Her “popcorn statistics” exercise consists of four different labs done over the course of two and a half weeks. The exercise begins with each student selecting 3 or 4 different bags of popcorn to pop over the weekend. For each bag, the students have to measure the number of burned pieces, the number of edible kernels, the number of unpopped kernels, the length of five pieces of popcorn, the weight of the bag with the popcorn in it and the weight of the popped popcorn alone.

Once they have their data, the students spend the rest of the time using that data to generate a variety of statistics, tables and graphs. In the process, they work with difficult statistical concepts such as degrees of freedom, dependent and independent variables, analysis of variance, and regression and correlation analyses.

The exercise also teaches students important skills such as how to create a spreadsheet in Excel and how to use SPSS, a common statistical analysis program.

While all the students in her Methods in Ecology and Evolution class have already taken statistics, Burks says the popcorn statistics lab serves as a good way to refresh what they should have learned in statistics and apply it to hypothesis-driven science.

“I want them to see statistics not as a form of math, but as a tool biologists use,” she says.

Cameron Holland, a senior biology major, says he definitely feels the class is a great way of teaching statistics to aspiring biologists. “For many, statistics are intimidating, but by doing it with something more tangible than an abstract concept, it’s easier to visualize what you’re doing,” he says. “It’s also simple, which helps. You’re basically looking at how different microwaves, different times in the microwave, and different types of popcorn affect the number of kernels popped and the number of burned pieces. It’s something that everyone, regardless of their scientific or mathematic disposition, can relate to. That is vital when teaching something like statistics.”
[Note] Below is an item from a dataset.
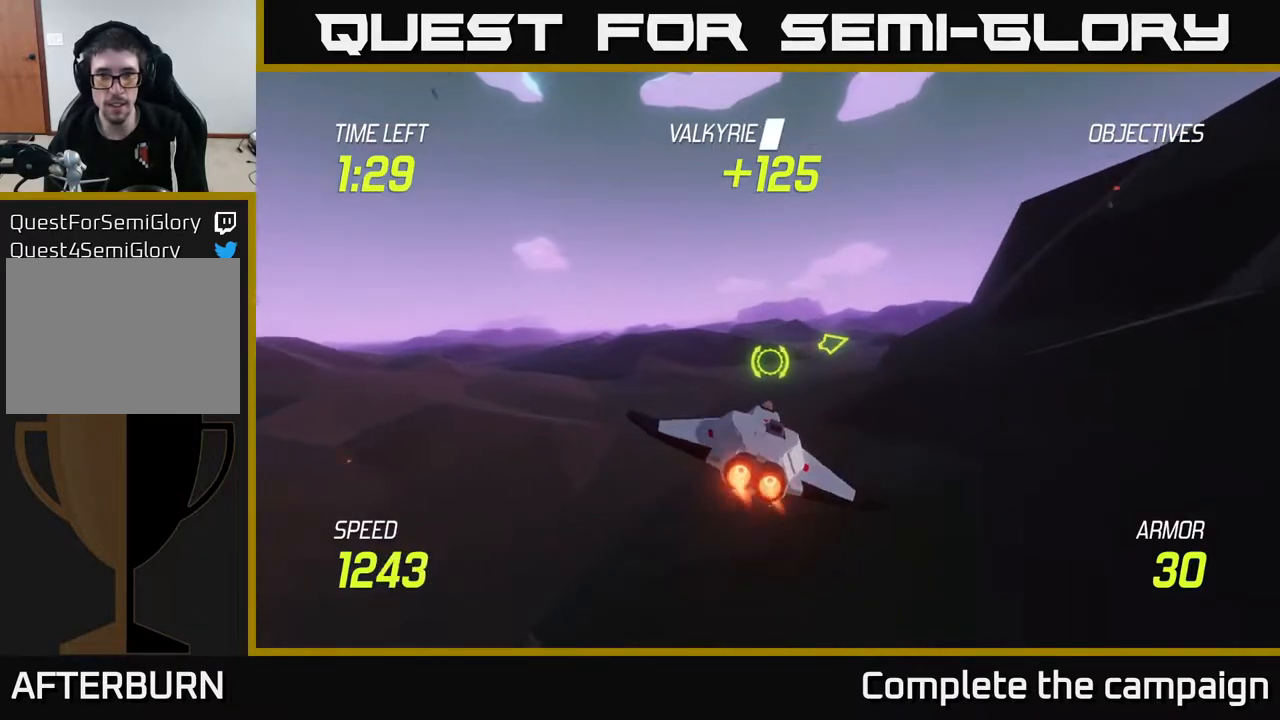
{"buttons": ["L2"], "left_stick": "up-right", "right_stick": "center", "events": [[133, "left_stick", "up"], [217, "left_stick", "up-left"], [417, "left_stick", "up-right"]]}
Holland says the class helped him tremendously when it came to writing a paper for an independent study project he did while studying abroad in Australia last spring. Holland did research on coral crabs on the Great Barrier Reef and studied how coral bleaching affects the size and frequency of their egg clutches.

“With studies like that, being able to construct an experiment that you can test, and actually have the experiment tell you something, is important,” he says.  

Holland says what he learned in the class also helped him explain to fellow students in his Methods in Cellular and Molecular Biology class this semester the meaning of some statistical tests that were mentioned in a paper the students were asked to read.

Burks says she plans to continue teaching the class for many years to come.

“I haven’t exhausted what you can measure using popcorn,” she says.